• DIRECTIONS
Rewrite the stretch from "People enter a" through "for collective presence." in the excerpt on experience design in squares and stations, substituting "urban space" for "public space".

People enter a square, station, or airport asking (often unconsciously)where am I, what is happening here, and what can I do? Experience design in public space is about answering those questions through space itself.

In Paris, the contrast between Place de la République and Place des Vosges makes this clear. République is vast, open, and exposed. It functions as a civic stage for protest, gathering, and visibility. For some, it feels intimidating—but that openness is intentional. It stands for collective presence.

Place des Vosges offers a very different experience. Enclosed by arcades and façades, it feels protected and human in scale. People linger, meet, and observe. It stands for intimacy and everyday life rather than public expression.

Urbanist Jan Gehl captures this difference succinctly:

“First life, then spaces, then buildings. The other way around never works.”

The same principle applies to airports and train stations. These spaces are not only about movement, but about helping people feel oriented and in control while in motion.

At Schiphol Airport, openness, long sightlines, and clear spatial hierarchy help travelers understand where they are before being told where to go. Wayfinding designer Benno Wissing summarized the approach as:

“Passengers first.”

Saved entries
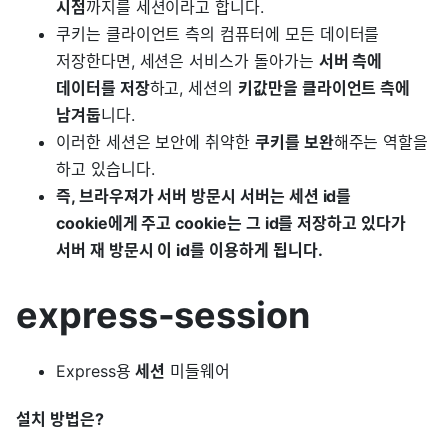
시점
까지를 세션이라고 합니다.
쿠키는 클라이언트 측의 컴퓨터에 모든 데이터를
저장한다면, 세션은 서비스가 돌아가는
서버 측에
데이터를 저장
하고, 세션의
키값만을 클라이언트 측에
남겨둡
니다.
이러한 세션은 보안에 취약한
쿠키를 보완
해주는 역할을
하고 있습니다.
즉, 브라우져가 서버 방문시 서버는 세션 id를
cookie에게 주고 cookie는 그 id를 저장하고 있다가
서버 재 방문시 이 id를 이용하게 됩니다.
express-session
Express용
세션
미들웨어
설치 방법은?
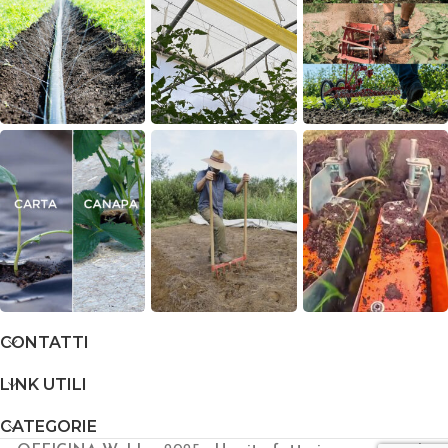
CONTATTI
LINK UTILI
CATEGORIE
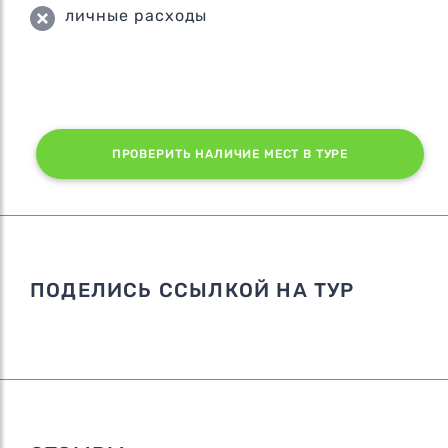
личные расходы
ПРОВЕРИТЬ НАЛИЧИЕ МЕСТ В ТУРЕ
ПОДЕЛИСЬ ССЫЛКОЙ НА ТУР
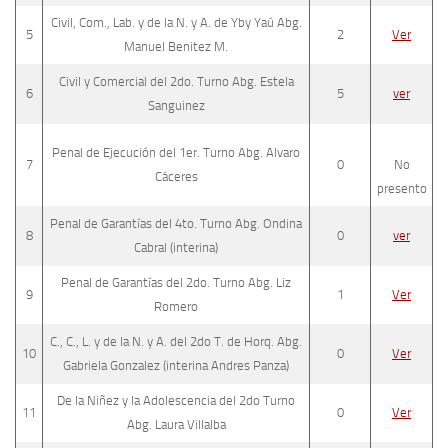
Civil, Com., Lab. y de la N. y A. de Yby Yaú Abg.
5
2
Ver
Manuel Benitez M.
Civil y Comercial del 2do. Turno Abg. Estela
6
5
ver
Sanguinez
Penal de Ejecución del 1er. Turno Abg. Alvaro
7
0
No
Cáceres
presento
Penal de Garantías del 4to. Turno Abg. Ondina
8
0
ver
Cabral (interina)
Penal de Garantías del 2do. Turno Abg. Liz
9
1
Ver
Romero
C., C., L. y de la N. y A. del 2do T. de Horq. Abg.
10
0
Ver
Gabriela Gonzalez (interina Andres Panza)
De la Niñez y la Adolescencia del 2do Turno
11
0
Ver
Abg. Laura Villalba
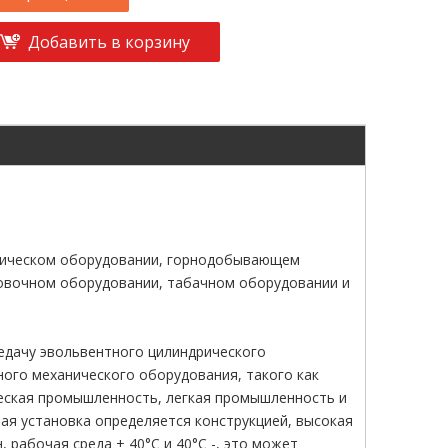
Добавить в корзину
ргическом оборудовании, горнодобывающем
ковочном оборудовании, табачном оборудовании и
едачу эвольвентного цилиндрического
ного механического оборудования, такого как
еская промышленность, легкая промышленность и
ная установка определяется конструкцией, высокая
 рабочая среда + 40°C и 40°C -, это может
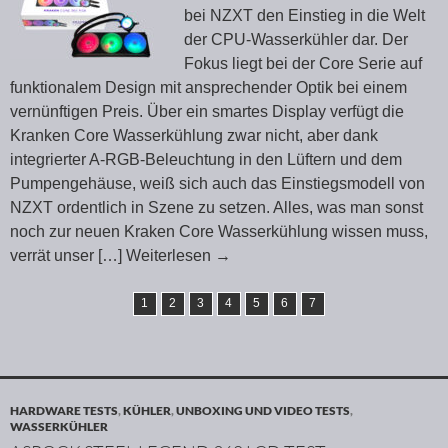
bei NZXT den Einstieg in die Welt
der CPU-Wasserkühler dar. Der
Fokus liegt bei der Core Serie auf
funktionalem Design mit ansprechender Optik bei einem
vernünftigen Preis. Über ein smartes Display verfügt die
Kranken Core Wasserkühlung zwar nicht, aber dank
integrierter A-RGB-Beleuchtung in den Lüftern und dem
Pumpengehäuse, weiß sich auch das Einstiegsmodell von
NZXT ordentlich in Szene zu setzen. Alles, was man sonst
noch zur neuen Kraken Core Wasserkühlung wissen muss,
verrät unser
[…] Weiterlesen
→
1
2
3
4
5
6
7
HARDWARE TESTS
,
KÜHLER
,
UNBOXING UND VIDEO TESTS
,
WASSERKÜHLER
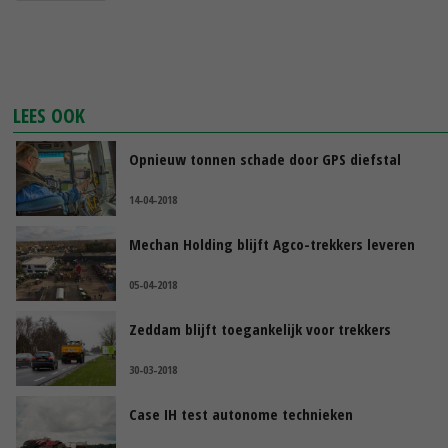
LEES OOK
Opnieuw tonnen schade door GPS diefstal
14-04-2018
Mechan Holding blijft Agco-trekkers leveren
05-04-2018
Zeddam blijft toegankelijk voor trekkers
30-03-2018
Case IH test autonome technieken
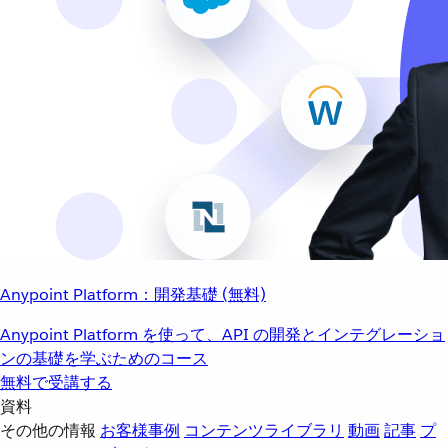
Anypoint Platform：開発基礎 (無料)
Anypoint Platform を使って、API の開発とインテグレーショ
ンの基礎を学ぶためのコース
無料で受講する
資料
その他の情報
お客様事例
コンテンツライブラリ
動画
記事
プ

• WRITTEN SOLUTION
People enter a square, station, or airport asking (often unconsciously)where am I, what is happening here, and what can I do? Experience design in urban space is about answering those questions through space itself.

In Paris, the contrast between Place de la République and Place des Vosges makes this clear. République is vast, open, and exposed. It functions as a civic stage for protest, gathering, and visibility. For some, it feels intimidating—but that openness is intentional. It stands for collective presence.